GS – Yes. It’s tough because you are trying to change people’s behavior and that is not easy. We went into changing how care was delivered assuming that probably 30 percent of what we did was variation in care that could not be justified on the basis of a doctor proving that there was a better outcome. If you think about any kind of production, whether it’s a product or a service, when you have variation, you generally have worse outcomes overall for a group of patients with a given diagnosis and a given therapeutic course than if you have less variation. You can’t have zero variation, obviously, because there is a justified individual variation for a given patient with a given set of problems. But in general, we thought that probably 90 percent of the variation we had in our caregiving was unjustified and was leading to worse outcomes.

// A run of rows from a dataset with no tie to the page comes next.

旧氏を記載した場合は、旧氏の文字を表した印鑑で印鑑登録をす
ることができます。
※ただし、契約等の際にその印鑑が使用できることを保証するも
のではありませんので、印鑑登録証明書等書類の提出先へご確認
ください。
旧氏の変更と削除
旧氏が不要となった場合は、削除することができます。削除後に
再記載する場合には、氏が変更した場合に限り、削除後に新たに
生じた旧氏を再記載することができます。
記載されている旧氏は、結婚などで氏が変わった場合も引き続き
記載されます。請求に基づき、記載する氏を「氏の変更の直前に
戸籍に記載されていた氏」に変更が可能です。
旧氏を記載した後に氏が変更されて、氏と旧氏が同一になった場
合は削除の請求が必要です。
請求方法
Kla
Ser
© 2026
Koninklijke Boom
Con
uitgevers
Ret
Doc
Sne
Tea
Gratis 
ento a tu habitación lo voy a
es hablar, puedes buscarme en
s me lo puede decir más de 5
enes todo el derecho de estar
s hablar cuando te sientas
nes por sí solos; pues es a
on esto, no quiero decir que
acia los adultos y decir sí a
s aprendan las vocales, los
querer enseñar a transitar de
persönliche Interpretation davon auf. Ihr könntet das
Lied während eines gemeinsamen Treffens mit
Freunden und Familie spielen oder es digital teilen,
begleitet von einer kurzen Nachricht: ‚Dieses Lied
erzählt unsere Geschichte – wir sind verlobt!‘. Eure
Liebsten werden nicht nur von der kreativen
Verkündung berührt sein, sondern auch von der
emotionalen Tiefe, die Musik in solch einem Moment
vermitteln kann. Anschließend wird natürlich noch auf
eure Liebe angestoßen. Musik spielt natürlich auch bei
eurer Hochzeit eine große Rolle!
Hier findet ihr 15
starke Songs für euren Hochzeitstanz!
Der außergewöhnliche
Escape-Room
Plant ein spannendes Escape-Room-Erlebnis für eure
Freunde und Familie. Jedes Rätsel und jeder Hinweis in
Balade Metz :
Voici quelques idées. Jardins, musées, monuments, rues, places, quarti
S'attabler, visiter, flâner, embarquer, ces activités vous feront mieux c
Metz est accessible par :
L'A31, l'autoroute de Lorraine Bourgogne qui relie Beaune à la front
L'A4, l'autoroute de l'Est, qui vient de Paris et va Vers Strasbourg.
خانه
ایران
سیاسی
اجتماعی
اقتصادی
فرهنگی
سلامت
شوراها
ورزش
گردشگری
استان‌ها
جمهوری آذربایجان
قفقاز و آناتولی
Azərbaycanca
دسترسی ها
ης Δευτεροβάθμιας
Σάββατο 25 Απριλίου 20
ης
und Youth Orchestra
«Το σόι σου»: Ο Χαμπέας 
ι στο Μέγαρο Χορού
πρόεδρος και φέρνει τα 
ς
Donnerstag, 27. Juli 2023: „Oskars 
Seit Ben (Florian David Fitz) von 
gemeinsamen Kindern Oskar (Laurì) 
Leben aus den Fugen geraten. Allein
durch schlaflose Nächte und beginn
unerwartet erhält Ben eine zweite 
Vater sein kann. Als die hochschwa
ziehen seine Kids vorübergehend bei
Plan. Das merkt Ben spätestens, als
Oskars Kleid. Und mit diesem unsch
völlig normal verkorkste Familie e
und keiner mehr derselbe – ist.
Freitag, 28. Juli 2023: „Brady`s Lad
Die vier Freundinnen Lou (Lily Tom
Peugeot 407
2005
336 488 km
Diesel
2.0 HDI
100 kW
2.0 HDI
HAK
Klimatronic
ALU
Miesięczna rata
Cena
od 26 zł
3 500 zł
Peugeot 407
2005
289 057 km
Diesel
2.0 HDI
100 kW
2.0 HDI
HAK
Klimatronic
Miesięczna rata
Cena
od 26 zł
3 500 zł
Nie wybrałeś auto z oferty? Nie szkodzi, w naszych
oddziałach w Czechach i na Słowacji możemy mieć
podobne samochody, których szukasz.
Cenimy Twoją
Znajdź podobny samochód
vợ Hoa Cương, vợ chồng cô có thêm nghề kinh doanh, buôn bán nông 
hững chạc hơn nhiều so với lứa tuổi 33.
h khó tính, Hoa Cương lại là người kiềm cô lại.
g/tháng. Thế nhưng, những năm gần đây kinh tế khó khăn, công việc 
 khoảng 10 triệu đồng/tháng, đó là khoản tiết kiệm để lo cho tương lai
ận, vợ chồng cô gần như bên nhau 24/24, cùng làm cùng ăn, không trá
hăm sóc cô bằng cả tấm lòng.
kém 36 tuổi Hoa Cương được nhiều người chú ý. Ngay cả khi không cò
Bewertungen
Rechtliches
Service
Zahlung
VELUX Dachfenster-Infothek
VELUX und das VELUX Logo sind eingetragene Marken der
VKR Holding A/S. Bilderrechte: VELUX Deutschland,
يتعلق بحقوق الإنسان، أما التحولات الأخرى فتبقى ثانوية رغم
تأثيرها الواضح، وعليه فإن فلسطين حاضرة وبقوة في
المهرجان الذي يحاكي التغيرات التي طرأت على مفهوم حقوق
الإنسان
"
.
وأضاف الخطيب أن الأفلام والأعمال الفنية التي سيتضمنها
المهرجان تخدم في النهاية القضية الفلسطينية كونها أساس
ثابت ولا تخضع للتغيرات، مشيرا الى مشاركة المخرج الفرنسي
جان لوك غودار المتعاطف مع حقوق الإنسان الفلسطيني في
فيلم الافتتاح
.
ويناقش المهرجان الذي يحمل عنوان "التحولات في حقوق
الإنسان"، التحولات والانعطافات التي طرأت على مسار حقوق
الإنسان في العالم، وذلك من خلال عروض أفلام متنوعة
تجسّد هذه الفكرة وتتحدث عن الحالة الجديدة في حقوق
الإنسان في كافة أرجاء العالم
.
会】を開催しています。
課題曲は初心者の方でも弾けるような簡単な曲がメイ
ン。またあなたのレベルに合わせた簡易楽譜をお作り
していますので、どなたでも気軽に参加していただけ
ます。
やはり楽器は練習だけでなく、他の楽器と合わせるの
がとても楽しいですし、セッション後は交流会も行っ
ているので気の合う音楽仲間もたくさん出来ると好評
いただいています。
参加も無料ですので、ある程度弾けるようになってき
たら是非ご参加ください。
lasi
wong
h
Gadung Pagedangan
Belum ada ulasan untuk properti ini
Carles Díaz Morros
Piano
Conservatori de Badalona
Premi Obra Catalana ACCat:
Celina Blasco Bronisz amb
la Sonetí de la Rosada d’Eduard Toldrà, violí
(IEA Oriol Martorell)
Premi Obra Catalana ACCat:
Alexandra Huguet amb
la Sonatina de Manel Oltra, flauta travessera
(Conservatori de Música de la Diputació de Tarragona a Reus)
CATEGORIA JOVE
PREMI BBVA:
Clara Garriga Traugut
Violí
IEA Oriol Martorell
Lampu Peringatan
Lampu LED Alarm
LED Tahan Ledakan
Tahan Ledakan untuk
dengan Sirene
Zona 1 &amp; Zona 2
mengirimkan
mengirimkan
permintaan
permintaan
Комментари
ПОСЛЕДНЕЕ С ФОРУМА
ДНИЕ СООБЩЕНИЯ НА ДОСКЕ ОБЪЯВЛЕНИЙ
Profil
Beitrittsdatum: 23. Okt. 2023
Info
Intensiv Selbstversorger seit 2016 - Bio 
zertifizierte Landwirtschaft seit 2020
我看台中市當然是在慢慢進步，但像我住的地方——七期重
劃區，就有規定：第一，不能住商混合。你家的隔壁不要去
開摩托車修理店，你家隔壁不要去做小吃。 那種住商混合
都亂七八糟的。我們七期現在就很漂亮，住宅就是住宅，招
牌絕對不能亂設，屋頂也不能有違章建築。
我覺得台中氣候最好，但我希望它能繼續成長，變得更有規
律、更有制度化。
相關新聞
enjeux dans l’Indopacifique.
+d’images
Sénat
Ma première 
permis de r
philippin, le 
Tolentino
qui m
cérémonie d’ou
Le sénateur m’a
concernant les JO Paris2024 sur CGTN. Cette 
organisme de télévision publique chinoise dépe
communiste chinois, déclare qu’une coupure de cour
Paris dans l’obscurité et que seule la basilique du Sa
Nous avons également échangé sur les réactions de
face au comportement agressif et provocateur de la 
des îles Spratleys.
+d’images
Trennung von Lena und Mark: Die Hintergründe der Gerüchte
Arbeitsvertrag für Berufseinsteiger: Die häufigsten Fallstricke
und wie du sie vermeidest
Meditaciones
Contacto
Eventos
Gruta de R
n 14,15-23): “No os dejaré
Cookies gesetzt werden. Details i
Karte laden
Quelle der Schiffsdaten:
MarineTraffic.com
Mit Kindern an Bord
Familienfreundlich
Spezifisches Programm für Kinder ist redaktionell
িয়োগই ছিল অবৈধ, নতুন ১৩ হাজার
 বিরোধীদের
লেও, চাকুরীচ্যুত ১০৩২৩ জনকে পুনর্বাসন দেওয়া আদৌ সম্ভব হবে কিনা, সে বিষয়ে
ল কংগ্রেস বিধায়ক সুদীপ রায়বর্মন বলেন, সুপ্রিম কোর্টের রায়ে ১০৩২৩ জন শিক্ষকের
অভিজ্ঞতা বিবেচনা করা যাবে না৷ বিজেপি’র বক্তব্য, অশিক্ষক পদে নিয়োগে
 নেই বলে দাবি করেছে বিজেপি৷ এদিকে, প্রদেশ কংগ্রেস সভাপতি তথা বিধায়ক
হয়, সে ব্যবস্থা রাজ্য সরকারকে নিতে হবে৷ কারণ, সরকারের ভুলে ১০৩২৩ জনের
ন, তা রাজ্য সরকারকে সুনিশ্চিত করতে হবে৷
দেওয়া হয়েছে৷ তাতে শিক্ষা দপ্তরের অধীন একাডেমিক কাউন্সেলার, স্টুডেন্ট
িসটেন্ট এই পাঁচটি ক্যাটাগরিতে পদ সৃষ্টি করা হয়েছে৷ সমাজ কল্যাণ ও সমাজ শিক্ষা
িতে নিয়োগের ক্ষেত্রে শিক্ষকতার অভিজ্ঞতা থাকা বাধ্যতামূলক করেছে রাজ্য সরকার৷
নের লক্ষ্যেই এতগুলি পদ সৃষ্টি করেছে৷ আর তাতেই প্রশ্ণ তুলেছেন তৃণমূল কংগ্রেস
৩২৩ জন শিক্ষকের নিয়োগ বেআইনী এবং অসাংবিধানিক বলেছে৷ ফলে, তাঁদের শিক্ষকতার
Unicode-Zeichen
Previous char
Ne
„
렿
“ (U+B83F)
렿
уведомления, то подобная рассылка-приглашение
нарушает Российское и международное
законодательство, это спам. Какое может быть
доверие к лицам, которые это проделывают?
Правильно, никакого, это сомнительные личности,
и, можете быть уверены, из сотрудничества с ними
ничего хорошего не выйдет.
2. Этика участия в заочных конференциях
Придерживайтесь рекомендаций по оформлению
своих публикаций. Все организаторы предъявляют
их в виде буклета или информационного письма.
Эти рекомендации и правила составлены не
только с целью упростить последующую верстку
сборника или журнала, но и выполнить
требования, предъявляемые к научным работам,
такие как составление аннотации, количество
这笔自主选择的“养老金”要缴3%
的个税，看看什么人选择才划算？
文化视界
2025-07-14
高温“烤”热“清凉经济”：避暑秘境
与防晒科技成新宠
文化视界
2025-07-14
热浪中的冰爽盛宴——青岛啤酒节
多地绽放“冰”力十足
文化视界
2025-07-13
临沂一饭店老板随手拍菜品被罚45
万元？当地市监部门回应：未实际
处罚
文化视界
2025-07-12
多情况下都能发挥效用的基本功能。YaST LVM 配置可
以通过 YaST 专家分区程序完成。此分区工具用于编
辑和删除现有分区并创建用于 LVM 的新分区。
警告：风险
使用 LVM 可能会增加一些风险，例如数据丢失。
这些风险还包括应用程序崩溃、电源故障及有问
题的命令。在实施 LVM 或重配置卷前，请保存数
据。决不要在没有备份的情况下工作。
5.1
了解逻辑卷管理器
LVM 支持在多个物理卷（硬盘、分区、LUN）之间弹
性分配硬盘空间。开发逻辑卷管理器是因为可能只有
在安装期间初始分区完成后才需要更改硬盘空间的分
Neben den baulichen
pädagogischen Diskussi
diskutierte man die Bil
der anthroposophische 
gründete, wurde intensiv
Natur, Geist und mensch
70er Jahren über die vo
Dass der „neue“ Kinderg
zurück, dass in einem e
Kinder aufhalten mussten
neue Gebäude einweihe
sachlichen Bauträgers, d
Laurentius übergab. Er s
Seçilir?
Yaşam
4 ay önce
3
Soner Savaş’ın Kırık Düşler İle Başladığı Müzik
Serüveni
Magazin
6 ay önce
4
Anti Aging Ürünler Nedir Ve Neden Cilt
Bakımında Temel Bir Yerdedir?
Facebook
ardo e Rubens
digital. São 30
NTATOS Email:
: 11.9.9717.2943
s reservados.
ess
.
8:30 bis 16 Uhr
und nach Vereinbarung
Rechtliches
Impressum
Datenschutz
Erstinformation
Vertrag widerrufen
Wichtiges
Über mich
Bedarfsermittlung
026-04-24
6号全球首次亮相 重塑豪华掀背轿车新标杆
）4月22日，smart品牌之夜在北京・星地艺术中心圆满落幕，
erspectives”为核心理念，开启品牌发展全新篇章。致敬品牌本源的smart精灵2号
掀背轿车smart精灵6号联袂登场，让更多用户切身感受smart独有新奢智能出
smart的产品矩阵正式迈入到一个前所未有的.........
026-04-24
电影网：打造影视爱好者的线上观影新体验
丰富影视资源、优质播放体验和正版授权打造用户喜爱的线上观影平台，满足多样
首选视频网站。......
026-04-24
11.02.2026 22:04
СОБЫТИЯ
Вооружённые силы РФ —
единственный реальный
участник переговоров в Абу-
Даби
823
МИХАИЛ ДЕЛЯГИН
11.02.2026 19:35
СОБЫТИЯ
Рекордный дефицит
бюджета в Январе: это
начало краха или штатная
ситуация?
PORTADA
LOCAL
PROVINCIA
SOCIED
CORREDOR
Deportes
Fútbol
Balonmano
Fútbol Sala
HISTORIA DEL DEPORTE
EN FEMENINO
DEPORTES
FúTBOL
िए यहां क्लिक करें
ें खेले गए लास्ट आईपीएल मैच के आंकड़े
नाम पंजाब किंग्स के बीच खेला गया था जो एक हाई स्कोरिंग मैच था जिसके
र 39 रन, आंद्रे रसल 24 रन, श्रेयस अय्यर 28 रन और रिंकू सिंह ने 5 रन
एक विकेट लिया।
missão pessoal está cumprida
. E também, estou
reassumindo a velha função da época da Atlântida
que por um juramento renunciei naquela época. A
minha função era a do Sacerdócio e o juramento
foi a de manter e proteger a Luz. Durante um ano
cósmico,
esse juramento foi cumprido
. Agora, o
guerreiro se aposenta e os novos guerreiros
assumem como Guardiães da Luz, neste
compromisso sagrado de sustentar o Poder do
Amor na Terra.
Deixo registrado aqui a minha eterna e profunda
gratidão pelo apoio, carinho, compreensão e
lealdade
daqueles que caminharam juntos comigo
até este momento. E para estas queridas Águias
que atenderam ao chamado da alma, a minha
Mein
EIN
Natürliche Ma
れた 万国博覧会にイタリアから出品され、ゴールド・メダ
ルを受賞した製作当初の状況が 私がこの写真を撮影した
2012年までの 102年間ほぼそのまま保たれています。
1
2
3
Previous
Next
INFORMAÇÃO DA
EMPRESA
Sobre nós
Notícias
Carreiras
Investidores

So we basically said what would happen if we tried to have consensus occur amongst our own providers to get us as close to what we thought would be a perfect set of performance criteria, metrics that would start at the time of diagnosis and then could be monitored until the care was given and rehabilitation was done, or in the case of diabetes or chronic disease we would follow and see if we got close to perfection as defined by our own providers. The outcome was defined in two ways. The first and most important way was what would be the decrease in complication rate for our patients given our best practice approach. And the second was the economic consequences. Were we lowering our costs for giving better care? And that’s what we found. For example, we were lowering the cost for our diabetic patients by 25 to 30 percent because there were fewer vascular complications – heart attacks and strokes – and there was less retinopathy over a period of two to three years.